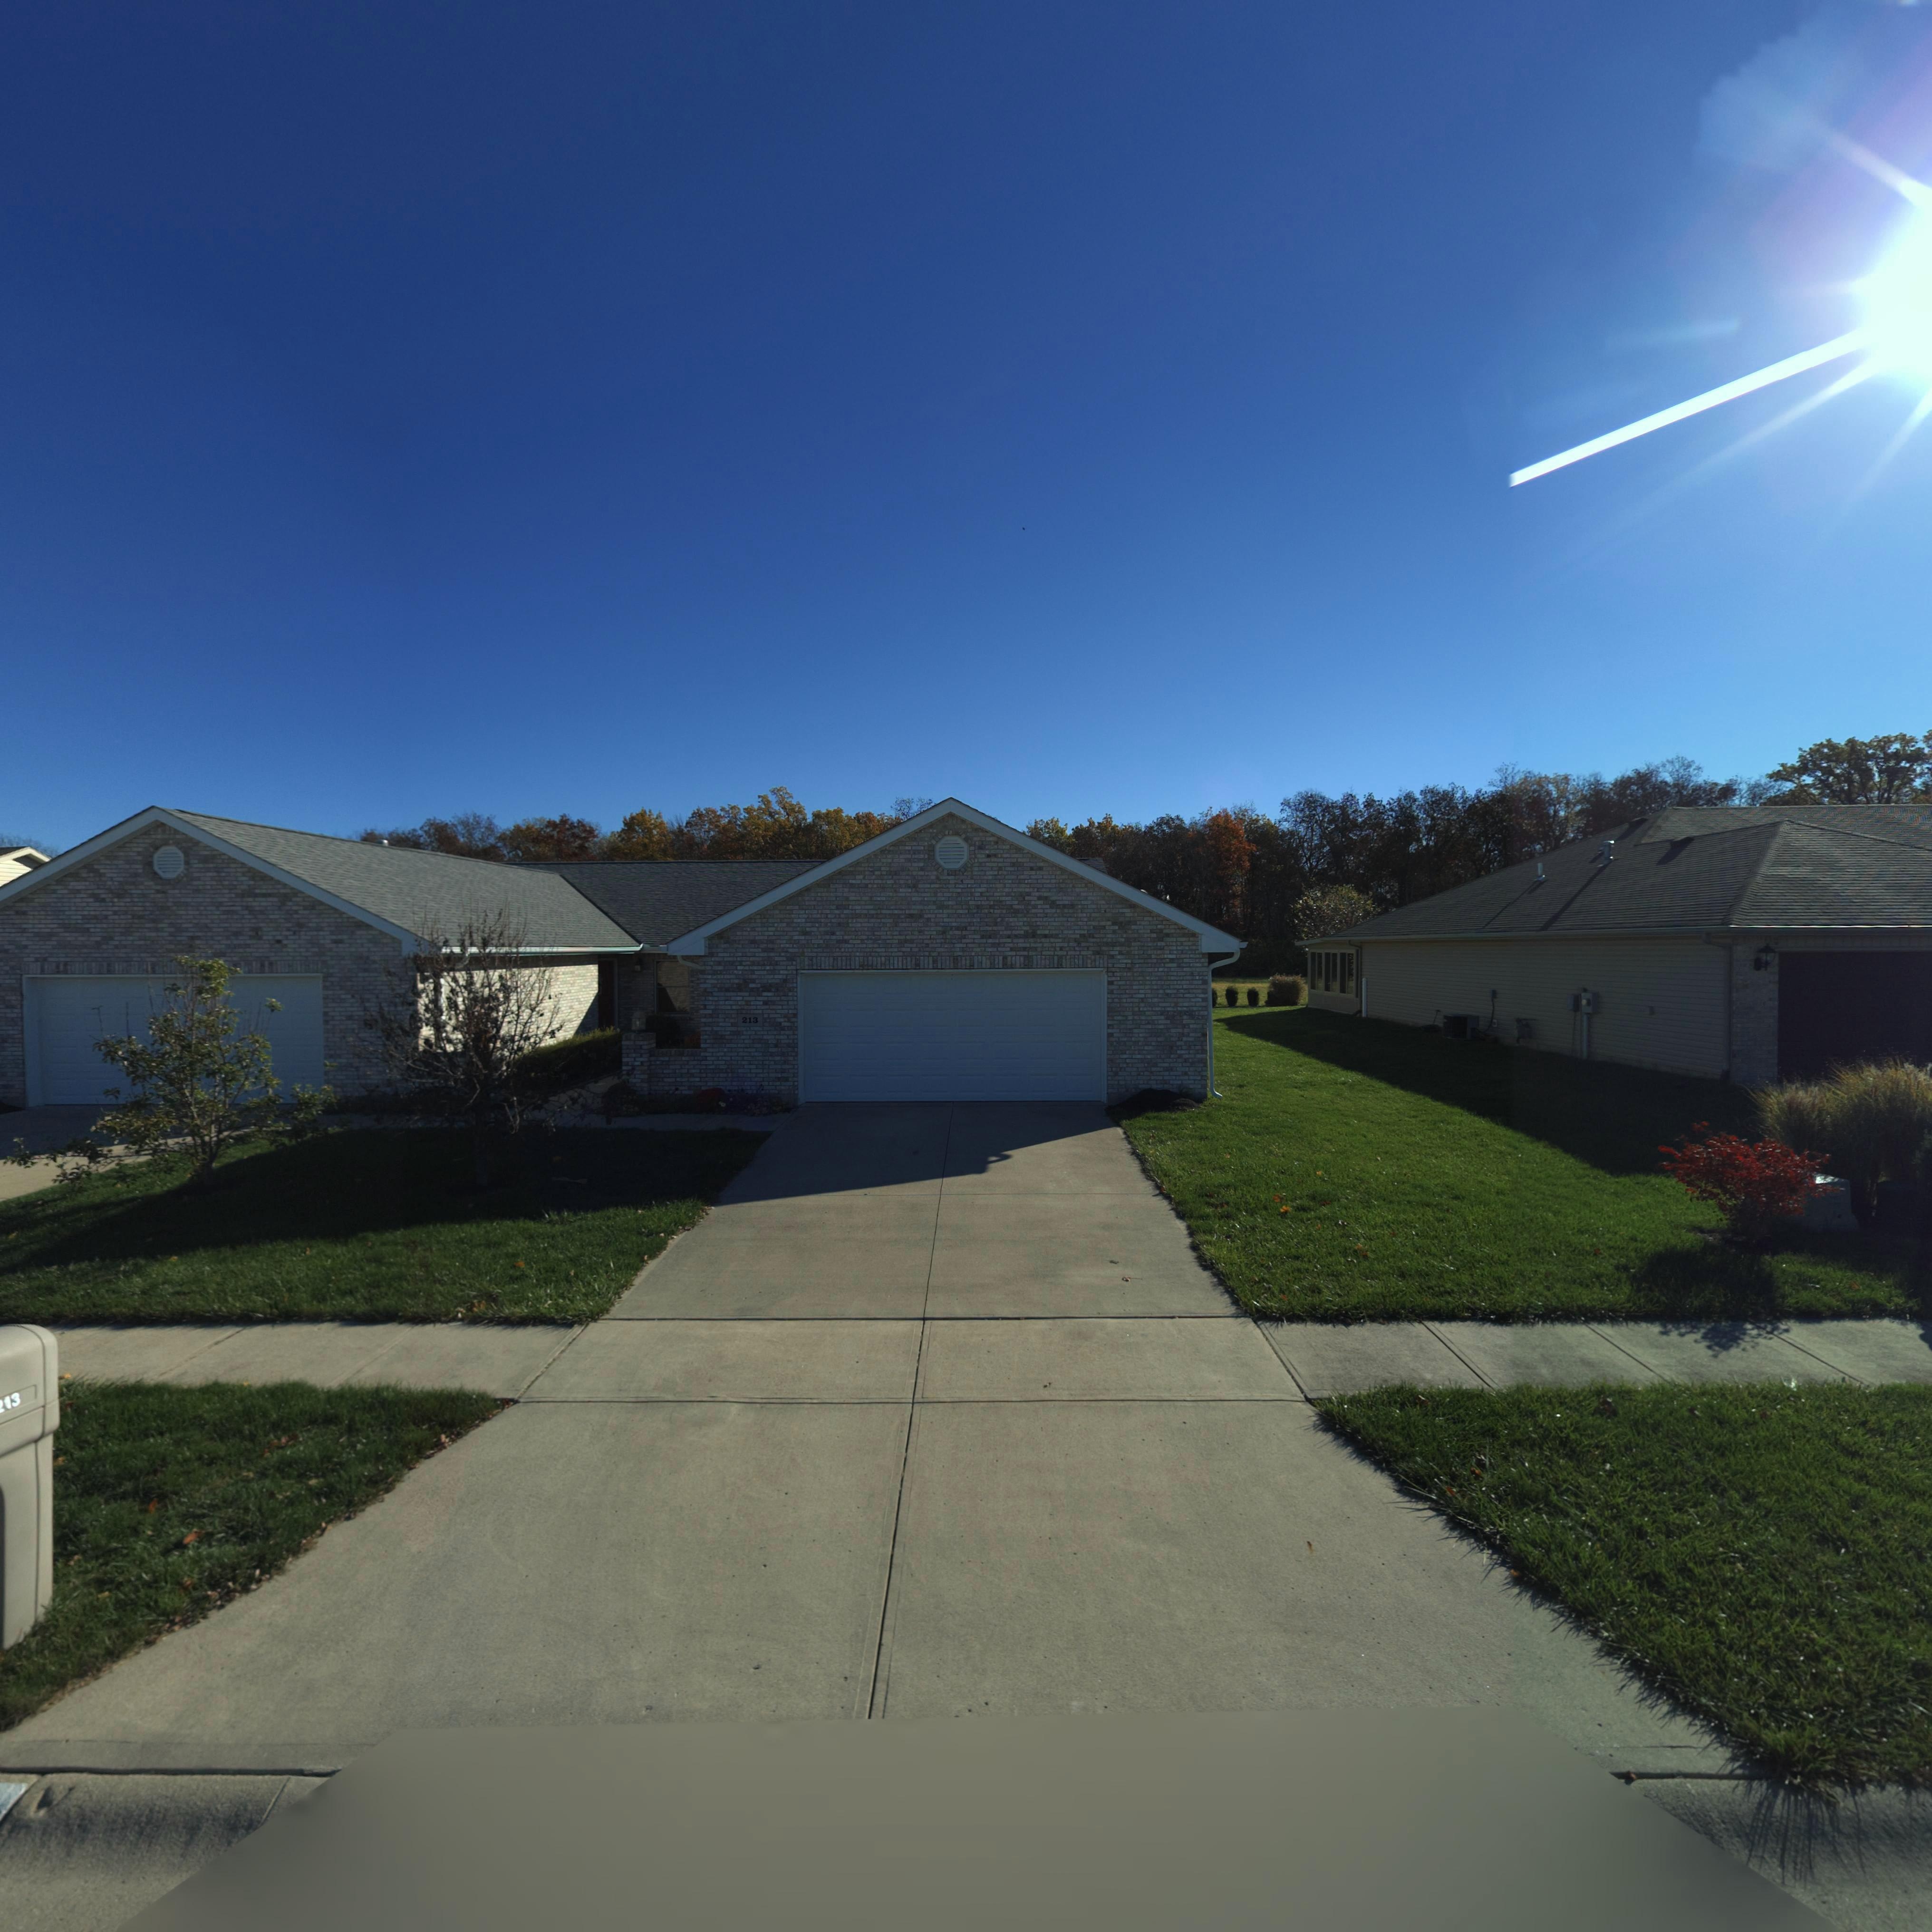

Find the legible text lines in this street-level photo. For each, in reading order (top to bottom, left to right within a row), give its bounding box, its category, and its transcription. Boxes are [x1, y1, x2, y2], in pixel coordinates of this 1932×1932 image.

[741, 1016, 759, 1024] StreetNumber: 213
[1, 1391, 23, 1411] StreetNumber: 13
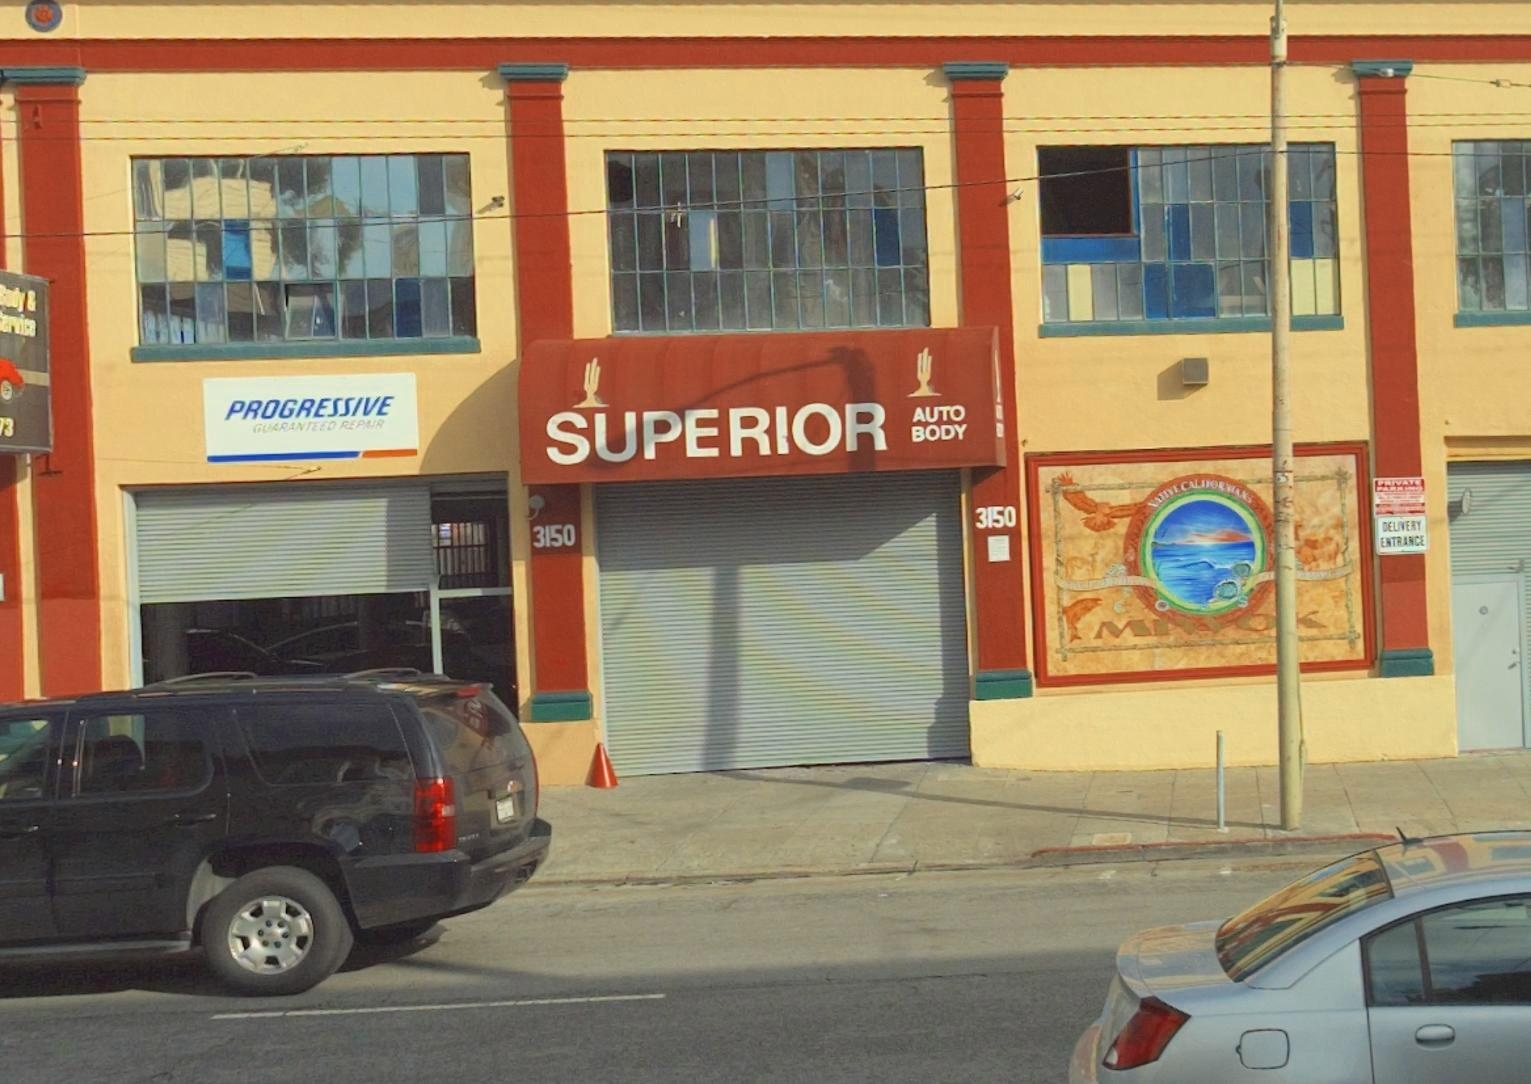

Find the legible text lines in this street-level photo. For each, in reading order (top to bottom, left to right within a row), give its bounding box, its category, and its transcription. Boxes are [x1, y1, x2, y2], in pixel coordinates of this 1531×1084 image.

[4, 285, 27, 314] None: ody
[2, 313, 37, 338] None: ervice
[221, 394, 398, 421] None: PROGRESSIVE
[252, 418, 387, 433] None: GUARANTEED REPAIR
[544, 401, 890, 467] BusinessName: SUPERIOR
[911, 404, 966, 424] BusinessName: AUTO
[910, 422, 969, 443] BusinessName: BODY
[1377, 478, 1422, 485] None: PRIVATE
[1376, 485, 1423, 492] None: PARKING
[532, 523, 577, 548] StreetNumber: 3150
[975, 505, 1018, 530] StreetNumber: 3150
[1381, 519, 1423, 533] None: DELIVERY
[1379, 533, 1425, 548] None: ENTRANCE
[1090, 611, 1277, 642] None: MIWO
* * * *
• [WHAT YOU NEED TO DO]: Could you reproduce every line above word for word, leaving out the pictures?

• [OUTPUT BELOW]:
Find the legible text lines in this street-level photo. For each, in reading order (top to bottom, left to right within a row), give its bounding box, its category, and its transcription. Boxes are [x1, y1, x2, y2], in pixel coordinates of this 1932×1932 image.

[741, 1016, 759, 1024] StreetNumber: 213
[1, 1391, 23, 1411] StreetNumber: 13

Find the legible text lines in this street-level photo. For each, in reading order (top to bottom, left to right within a row), give its bounding box, its category, and its transcription. Boxes are [x1, y1, x2, y2], in pixel coordinates of this 1531×1084 image.

[4, 285, 27, 314] None: ody
[2, 313, 37, 338] None: ervice
[221, 394, 398, 421] None: PROGRESSIVE
[252, 418, 387, 433] None: GUARANTEED REPAIR
[544, 401, 890, 467] BusinessName: SUPERIOR
[911, 404, 966, 424] BusinessName: AUTO
[910, 422, 969, 443] BusinessName: BODY
[1377, 478, 1422, 485] None: PRIVATE
[1376, 485, 1423, 492] None: PARKING
[532, 523, 577, 548] StreetNumber: 3150
[975, 505, 1018, 530] StreetNumber: 3150
[1381, 519, 1423, 533] None: DELIVERY
[1379, 533, 1425, 548] None: ENTRANCE
[1090, 611, 1277, 642] None: MIWO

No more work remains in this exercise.